The best example of this is a piece in The New York Times: "News or 'Trauma Porn'? Student Journalists Face Blowback on Campus." One of its three authors, Julie Bosman, previewed it on Twitter with this comment:

I might have gasped in horror when I first read the Daily Northwestern's statement of apology for its reporting. Now I know that the situation was way more complicated than it first appeared. https://t.co/Ek6AfpKfXH — Julie Bosman (@juliebosman) November 13, 2019

Contrary to what Bosman claimed, the story is not more complicated than it first appeared. Indeed, it's exactly what it appeared: Some student activists said that the standard practices of The Daily Northwestern's reporters and photographers hurt their feelings, undermined their goals, and put them at risk of punishment.

One of the irate protesters told the Times: "We weren't there to get in the newspaper. We weren't there to get national attention. People still hold dear that their journalistic duty is the most important thing, and that's not the case." On Twitter, activists complained that journalism "only serves power" and is illegitimate unless practiced in a manner that serves the activist cause.

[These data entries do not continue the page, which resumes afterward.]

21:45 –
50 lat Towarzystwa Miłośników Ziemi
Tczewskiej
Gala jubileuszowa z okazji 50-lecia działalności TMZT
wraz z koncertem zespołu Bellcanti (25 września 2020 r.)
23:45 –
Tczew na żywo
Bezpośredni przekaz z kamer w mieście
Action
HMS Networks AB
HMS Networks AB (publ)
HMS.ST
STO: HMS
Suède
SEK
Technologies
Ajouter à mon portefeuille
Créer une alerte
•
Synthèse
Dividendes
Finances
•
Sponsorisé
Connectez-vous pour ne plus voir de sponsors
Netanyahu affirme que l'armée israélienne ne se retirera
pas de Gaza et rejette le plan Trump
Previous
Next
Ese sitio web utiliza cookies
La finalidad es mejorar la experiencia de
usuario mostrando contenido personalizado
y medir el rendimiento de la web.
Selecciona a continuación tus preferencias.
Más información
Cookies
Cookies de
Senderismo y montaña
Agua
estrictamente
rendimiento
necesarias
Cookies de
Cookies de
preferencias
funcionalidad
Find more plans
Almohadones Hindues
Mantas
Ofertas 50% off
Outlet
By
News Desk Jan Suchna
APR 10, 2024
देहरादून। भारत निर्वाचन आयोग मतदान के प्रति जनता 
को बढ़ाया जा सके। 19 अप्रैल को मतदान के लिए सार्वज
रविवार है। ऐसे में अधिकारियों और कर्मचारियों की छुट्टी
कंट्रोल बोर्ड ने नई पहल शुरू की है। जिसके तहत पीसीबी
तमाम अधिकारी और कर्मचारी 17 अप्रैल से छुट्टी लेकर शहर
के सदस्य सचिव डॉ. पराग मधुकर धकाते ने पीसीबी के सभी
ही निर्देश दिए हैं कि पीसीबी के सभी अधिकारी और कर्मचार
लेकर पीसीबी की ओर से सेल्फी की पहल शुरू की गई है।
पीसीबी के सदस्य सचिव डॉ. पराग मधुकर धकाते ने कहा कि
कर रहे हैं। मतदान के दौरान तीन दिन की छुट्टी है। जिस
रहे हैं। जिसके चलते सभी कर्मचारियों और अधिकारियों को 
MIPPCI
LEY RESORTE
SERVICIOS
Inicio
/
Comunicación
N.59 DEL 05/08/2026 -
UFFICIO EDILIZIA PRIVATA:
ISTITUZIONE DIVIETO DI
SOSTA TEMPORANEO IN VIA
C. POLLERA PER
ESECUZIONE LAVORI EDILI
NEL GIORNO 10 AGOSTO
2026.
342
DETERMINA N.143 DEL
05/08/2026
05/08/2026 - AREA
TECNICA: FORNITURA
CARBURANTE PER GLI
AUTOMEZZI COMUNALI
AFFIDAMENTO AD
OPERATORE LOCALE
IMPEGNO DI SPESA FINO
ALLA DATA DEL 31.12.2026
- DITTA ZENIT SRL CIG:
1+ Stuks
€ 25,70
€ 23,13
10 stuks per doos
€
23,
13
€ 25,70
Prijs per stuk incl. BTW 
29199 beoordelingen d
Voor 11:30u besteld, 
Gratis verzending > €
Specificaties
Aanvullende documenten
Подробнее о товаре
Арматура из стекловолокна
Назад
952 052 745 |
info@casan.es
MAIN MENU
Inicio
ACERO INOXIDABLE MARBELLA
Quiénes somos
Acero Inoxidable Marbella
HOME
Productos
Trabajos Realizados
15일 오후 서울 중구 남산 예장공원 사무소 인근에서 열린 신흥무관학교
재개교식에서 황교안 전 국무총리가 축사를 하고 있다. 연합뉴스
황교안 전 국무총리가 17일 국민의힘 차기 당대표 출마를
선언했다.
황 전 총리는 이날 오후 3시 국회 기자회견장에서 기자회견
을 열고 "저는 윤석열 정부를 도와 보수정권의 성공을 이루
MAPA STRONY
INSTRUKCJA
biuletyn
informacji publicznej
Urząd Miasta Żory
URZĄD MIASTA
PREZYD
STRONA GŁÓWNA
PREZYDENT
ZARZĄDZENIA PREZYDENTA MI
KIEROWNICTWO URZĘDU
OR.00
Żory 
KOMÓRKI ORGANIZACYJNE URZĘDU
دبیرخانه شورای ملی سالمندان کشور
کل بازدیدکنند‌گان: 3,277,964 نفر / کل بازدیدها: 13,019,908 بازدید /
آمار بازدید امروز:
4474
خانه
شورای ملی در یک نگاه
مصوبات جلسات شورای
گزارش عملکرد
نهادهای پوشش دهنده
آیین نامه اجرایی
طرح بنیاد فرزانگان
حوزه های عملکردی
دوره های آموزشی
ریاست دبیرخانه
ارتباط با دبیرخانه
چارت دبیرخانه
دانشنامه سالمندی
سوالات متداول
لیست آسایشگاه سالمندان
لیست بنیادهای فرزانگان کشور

The Times also reflected on a related controversy at Harvard, where activists have called for a boycott of The Harvard Crimson because it follows the standard journalistic practice of asking the subjects of stories for quotes, even if the subject is an organization the activists don't like:

And there has been dissent within The Crimson. Danu Mudannayake, 21, a senior who is an illustrator at the paper, said in an interview, "We just internally want to see more done to address the concerns on campus and not uphold this quite cold front that 'We are a newspaper at the end of the day, and that is before anything else.'" She suggested that the era called for a different kind of journalism, particularly for student journalists. "We can still be serious student journalists, but still have more empathy," she said. "I think the question of empathetic journalism is, at least for us on the inside, what's at the heart of it."

Mudannayake was one of the leaders of the protest against Harvard Law Professor Ronald Sullivan, who was branded "deeply trauma-inducing" for agreeing to represent accused sexual abuser Harvey Weinstein.

The initial concern of those who reacted negatively to the Daily Northwestern editorial is that student journalists feel pressured to compromise their editorial integrity in order to appease an activist agenda. That's a legitimate concern, and it's really not "way more complicated."